I've got mallard, bluebill and goose decoys. We mainly hunt the point of a peninsula. So, early in the season before the 'bills come down I'll set out the 'mals in two small groups on the shoreline/bay side of the point. I'll put the geese in 3 separate, staggered strings parallel with the shore on the main lake side with about 5 yard gaps between each string.

Later in the year when the divers come down I'll put the divers on the main water side of the point, then leave a 20 or so yard gap, then bunch the 'mals together, then a 5-10 yard gap and then string out the goose decoys in a 2-wide or 3-wide string.

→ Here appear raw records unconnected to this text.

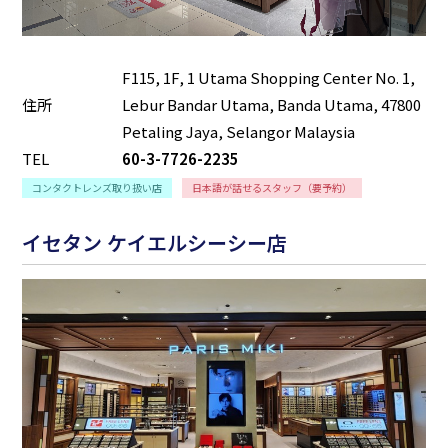
F115, 1F, 1 Utama Shopping Center No. 1,
住所
Lebur Bandar Utama, Banda Utama, 47800
Petaling Jaya, Selangor Malaysia
TEL
60-3-7726-2235
コンタクトレンズ取り扱い店
日本語が話せるスタッフ（要予約）
イセタン ケイエルシーシー店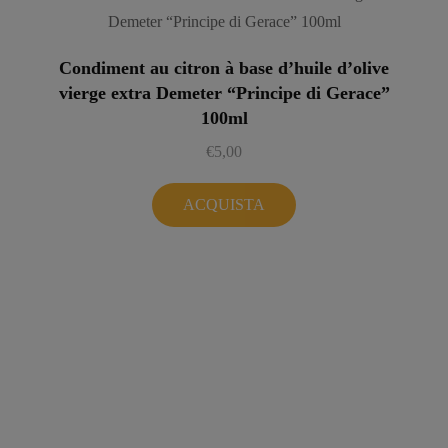
Condiment au citron à base d’huile d’olive
vierge extra Demeter “Principe di Gerace”
100ml
€
5,00
ACQUISTA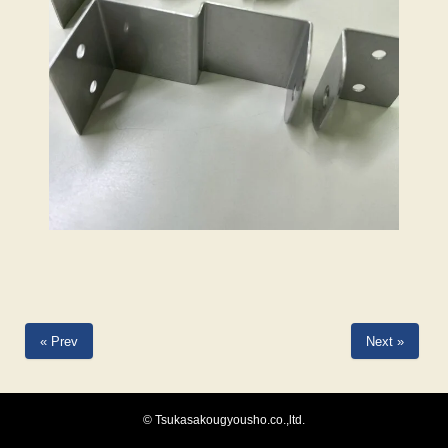
« Prev
Next »
© Tsukasakougyousho.co.,ltd.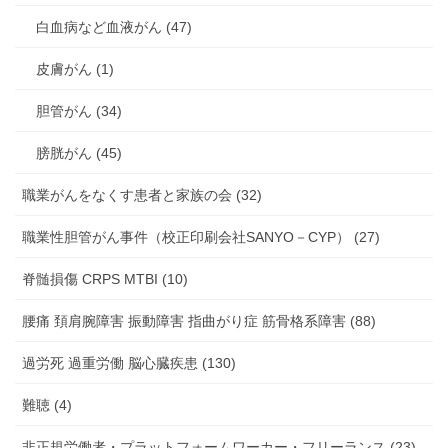
白血病など血液がん (47)
皮膚がん (1)
胆管がん (34)
膀胱がん (45)
職業がんをなくす患者と家族の会 (32)
職業性胆管がん事件（校正印刷会社SANYO－CYP） (27)
脊髄損傷 CRPS MTBI (10)
腰痛 頚肩腕障害 振動障害 指曲がり症 筋骨格系障害 (88)
過労死 過重労働 脳心臓疾患 (130)
難聴 (4)
非正規労働者・プラットフォームワーカー・フリーランス (23)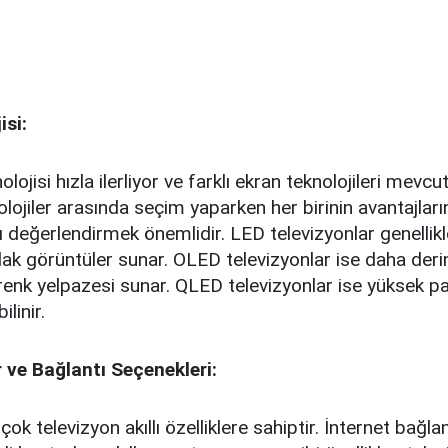
isi:
lojisi hızla ilerliyor ve farklı ekran teknolojileri mevc
lojiler arasında seçim yaparken her birinin avantajları
ı değerlendirmek önemlidir. LED televizyonlar genellik
arlak görüntüler sunar. OLED televizyonlar ise daha deri
renk yelpazesi sunar. QLED televizyonlar ise yüksek par
ilinir.
er ve Bağlantı Seçenekleri:
k televizyon akıllı özelliklere sahiptir. İnternet bağla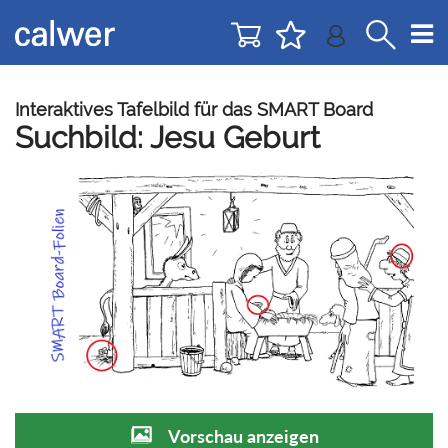
Direkt
Direkt
zur
zum
Navigation
Inhalt
springen
springen
Interaktives Tafelbild für das SMART Board
Suchbild: Jesu Geburt
Vorschau anzeigen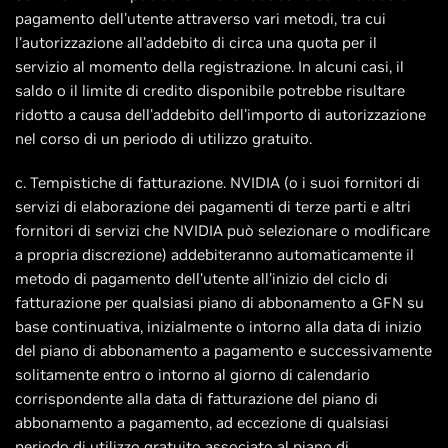
pagamento dell'utente attraverso vari metodi, tra cui
l'autorizzazione all'addebito di circa una quota per il
servizio al momento della registrazione. In alcuni casi, il
saldo o il limite di credito disponibile potrebbe risultare
ridotto a causa dell'addebito dell'importo di autorizzazione
nel corso di un periodo di utilizzo gratuito.
c. Tempistiche di fatturazione. NVIDIA (o i suoi fornitori di
servizi di elaborazione dei pagamenti di terze parti e altri
fornitori di servizi che NVIDIA può selezionare o modificare
a propria discrezione) addebiteranno automaticamente il
metodo di pagamento dell'utente all'inizio del ciclo di
fatturazione per qualsiasi piano di abbonamento a GFN su
base continuativa, inizialmente o intorno alla data di inizio
del piano di abbonamento a pagamento e successivamente
solitamente entro o intorno al giorno di calendario
corrispondente alla data di fatturazione del piano di
abbonamento a pagamento, ad eccezione di qualsiasi
periodo di utilizzo gratuito associato al piano di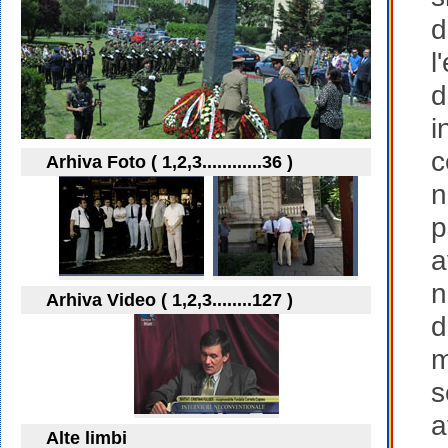
d
l
d
i
c
Arhiva Foto ( 1,2,3............36 )
n
p
a
n
Arhiva Video ( 1,2,3........127 )
d
m
s
a
Alte limbi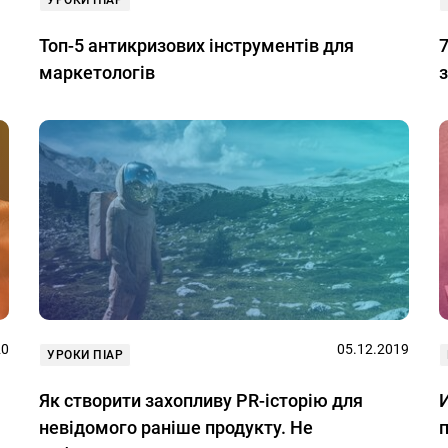
УРОКИ ПІАР
Топ-5 антикризових інструментів для
7
маркетологів
20
05.12.2019
УРОКИ ПІАР
Як створити захопливу PR-історію для
невідомого раніше продукту. Не
п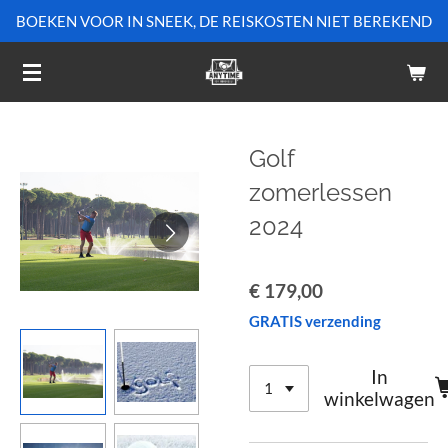
BOEKEN VOOR IN SNEEK, DE REISKOSTEN NIET BEREKEND
Ga
direct
naar
de
hoofdinhoud
Golf
zomerlessen
2024
€ 179,00
GRATIS verzending
In
winkelwagen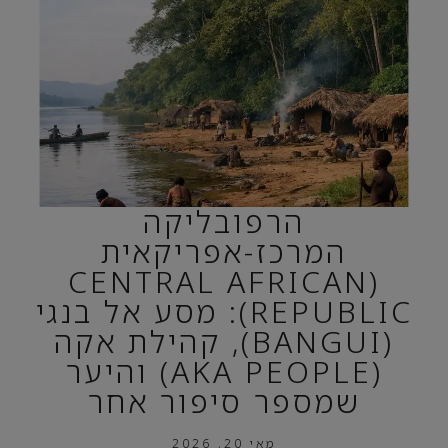
הרפובליקה
המרכז-אפריקאית
(CENTRAL AFRICAN
REPUBLIC): מסע אל בנגי
(BANGUI), קהילת אקה
(AKA PEOPLE) והיער
שמספר סיפור אחר
מאי 20, 2026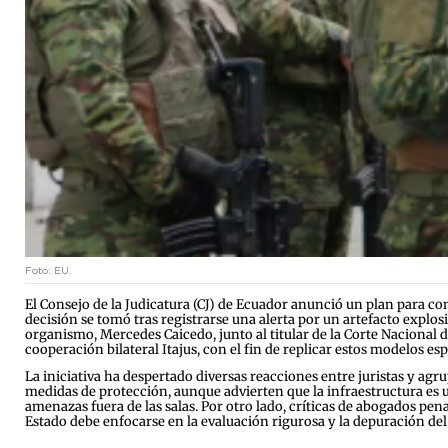
Foto: EU.
El Consejo de la Judicatura (CJ) de Ecuador anunció un plan para co
decisión se tomó tras registrarse una alerta por un artefacto explo
organismo, Mercedes Caicedo, junto al titular de la Corte Nacional d
cooperación bilateral Itajus, con el fin de replicar estos modelos e
La iniciativa ha despertado diversas reacciones entre juristas y agr
medidas de protección, aunque advierten que la infraestructura es un
amenazas fuera de las salas. Por otro lado, críticas de abogados pen
Estado debe enfocarse en la evaluación rigurosa y la depuración del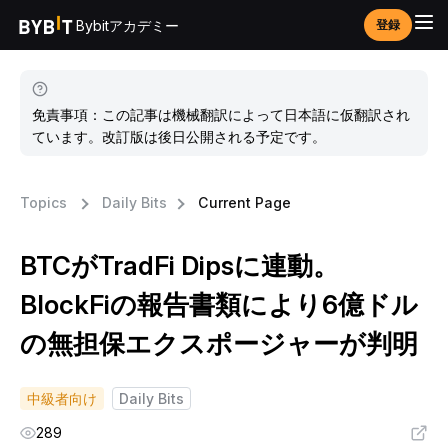
Bybitアカデミー
登録
免責事項：この記事は機械翻訳によって日本語に仮翻訳され
ています。改訂版は後日公開される予定です。
Topics
Daily Bits
Current Page
BTCがTradFi Dipsに連動。
BlockFiの報告書類により6億ドル
の無担保エクスポージャーが判明
中級者向け
Daily Bits
289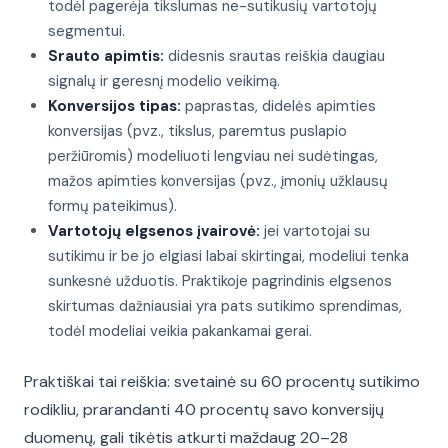
todėl pagerėja tikslumas ne-sutikusių vartotojų
segmentui.
Srauto apimtis:
didesnis srautas reiškia daugiau
signalų ir geresnį modelio veikimą.
Konversijos tipas:
paprastas, didelės apimties
konversijas (pvz., tikslus, paremtus puslapio
peržiūromis) modeliuoti lengviau nei sudėtingas,
mažos apimties konversijas (pvz., įmonių užklausų
formų pateikimus).
Vartotojų elgsenos įvairovė:
jei vartotojai su
sutikimu ir be jo elgiasi labai skirtingai, modeliui tenka
sunkesnė užduotis. Praktikoje pagrindinis elgsenos
skirtumas dažniausiai yra pats sutikimo sprendimas,
todėl modeliai veikia pakankamai gerai.
Praktiškai tai reiškia: svetainė su 60 procentų sutikimo
rodikliu, prarandanti 40 procentų savo konversijų
duomenų, gali tikėtis atkurti maždaug 20–28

After the divers have gone through, then I'll flip my setup around from early season and put the 'mals out on the main lake side of the point and the geese on the shoreline/bay side of the point. My object at that time of year is to get as much exposure as I can to draw in those big northern mallards. The geese at that time of year, although VERY big, are secondary to me as I've typically gotten a few by that time. Mallards on the lake I hunt are a little tougher to come by as the locals really prefer the sloughs and ponds, so I don't get that many through most of the season. So that's why I put the mallard deeks on the main lake side of the point, to get their attention and because I usually haven't shot that many up to that point.

Oh, and I do have 4 woodie decoys, but it doesn't seem to do a darn bit of good no matter where I stick them.

Anyway, that's my mix and setup. And one other key to my hunting divers....I got a string of 5 bluebill deeks hooked up to put right at the gap between the 'bill and 'mal deeks. I only have the front one weighted and the rest blow in the direction of the wind. Both divers and puddlers will follow that right in to the gap. Geese I don't think like it too much as it seems to confuse them on which side to come in on. Typically though, they'll come down the main lake side as they don't like to sit into or swing over ducks.